Dataset excerpts =>

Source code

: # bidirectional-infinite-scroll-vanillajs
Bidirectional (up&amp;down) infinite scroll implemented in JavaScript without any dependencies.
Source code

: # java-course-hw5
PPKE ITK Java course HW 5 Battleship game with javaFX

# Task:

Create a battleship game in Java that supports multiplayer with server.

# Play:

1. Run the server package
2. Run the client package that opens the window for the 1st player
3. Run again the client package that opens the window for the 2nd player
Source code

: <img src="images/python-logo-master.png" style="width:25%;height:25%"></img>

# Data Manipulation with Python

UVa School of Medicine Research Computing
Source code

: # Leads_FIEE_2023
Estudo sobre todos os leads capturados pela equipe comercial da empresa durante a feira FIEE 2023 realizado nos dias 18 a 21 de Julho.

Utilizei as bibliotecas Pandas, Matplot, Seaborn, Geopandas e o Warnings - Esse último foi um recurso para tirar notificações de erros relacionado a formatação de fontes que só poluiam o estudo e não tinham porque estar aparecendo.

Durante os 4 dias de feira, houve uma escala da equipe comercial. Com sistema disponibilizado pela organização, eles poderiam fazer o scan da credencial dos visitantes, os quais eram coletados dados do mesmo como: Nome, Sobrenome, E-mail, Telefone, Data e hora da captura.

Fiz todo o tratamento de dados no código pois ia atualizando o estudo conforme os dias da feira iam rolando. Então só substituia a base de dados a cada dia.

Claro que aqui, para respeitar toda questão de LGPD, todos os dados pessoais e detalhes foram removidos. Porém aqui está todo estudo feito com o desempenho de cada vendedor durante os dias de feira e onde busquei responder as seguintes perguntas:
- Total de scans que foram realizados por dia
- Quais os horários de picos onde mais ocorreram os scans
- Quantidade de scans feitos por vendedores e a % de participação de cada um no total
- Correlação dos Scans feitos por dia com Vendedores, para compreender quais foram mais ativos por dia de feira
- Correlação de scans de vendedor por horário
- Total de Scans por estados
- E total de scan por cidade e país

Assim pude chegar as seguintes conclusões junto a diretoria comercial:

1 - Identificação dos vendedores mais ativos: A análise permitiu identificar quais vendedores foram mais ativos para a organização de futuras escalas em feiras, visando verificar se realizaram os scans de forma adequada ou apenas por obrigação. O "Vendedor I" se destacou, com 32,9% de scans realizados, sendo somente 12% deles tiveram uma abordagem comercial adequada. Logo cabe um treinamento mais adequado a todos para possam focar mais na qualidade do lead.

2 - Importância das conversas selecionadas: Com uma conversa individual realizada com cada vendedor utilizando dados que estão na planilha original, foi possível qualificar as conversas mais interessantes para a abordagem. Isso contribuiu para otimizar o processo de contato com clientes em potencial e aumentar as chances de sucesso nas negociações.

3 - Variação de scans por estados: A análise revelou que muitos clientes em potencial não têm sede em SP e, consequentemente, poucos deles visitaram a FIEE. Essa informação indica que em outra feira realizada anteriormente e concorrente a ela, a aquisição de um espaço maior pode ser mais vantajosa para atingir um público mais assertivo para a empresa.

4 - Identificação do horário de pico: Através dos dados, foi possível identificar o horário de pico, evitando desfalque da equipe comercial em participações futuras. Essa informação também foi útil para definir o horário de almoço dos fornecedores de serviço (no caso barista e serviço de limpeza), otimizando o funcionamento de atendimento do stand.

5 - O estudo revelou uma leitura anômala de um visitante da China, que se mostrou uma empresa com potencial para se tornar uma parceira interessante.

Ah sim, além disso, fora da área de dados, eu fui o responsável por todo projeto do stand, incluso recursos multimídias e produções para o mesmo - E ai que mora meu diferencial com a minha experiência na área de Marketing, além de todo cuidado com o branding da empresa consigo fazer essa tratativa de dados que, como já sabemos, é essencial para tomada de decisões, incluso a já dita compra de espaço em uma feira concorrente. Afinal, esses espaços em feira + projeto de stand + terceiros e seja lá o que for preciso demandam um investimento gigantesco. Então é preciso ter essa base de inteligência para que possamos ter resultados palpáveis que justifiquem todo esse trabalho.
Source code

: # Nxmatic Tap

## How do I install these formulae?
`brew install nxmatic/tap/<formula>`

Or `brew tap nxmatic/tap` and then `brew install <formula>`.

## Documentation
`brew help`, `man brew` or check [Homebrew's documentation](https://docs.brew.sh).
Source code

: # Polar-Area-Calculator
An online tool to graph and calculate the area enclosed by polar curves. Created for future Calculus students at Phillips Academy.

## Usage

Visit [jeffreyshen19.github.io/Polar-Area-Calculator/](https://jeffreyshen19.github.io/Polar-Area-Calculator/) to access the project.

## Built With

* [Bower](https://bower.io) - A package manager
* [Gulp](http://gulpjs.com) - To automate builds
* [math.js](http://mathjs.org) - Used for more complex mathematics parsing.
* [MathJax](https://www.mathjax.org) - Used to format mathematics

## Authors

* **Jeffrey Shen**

YOUR INSTRUCTIONS => Please locate each line in the rows above that contains the word "seguintes" and copy those lines out in full.

YOUR SOLUTION =>
Claro que aqui, para respeitar toda questão de LGPD, todos os dados pessoais e detalhes foram removidos. Porém aqui está todo estudo feito com o desempenho de cada vendedor durante os dias de feira e onde busquei responder as seguintes perguntas:
Assim pude chegar as seguintes conclusões junto a diretoria comercial:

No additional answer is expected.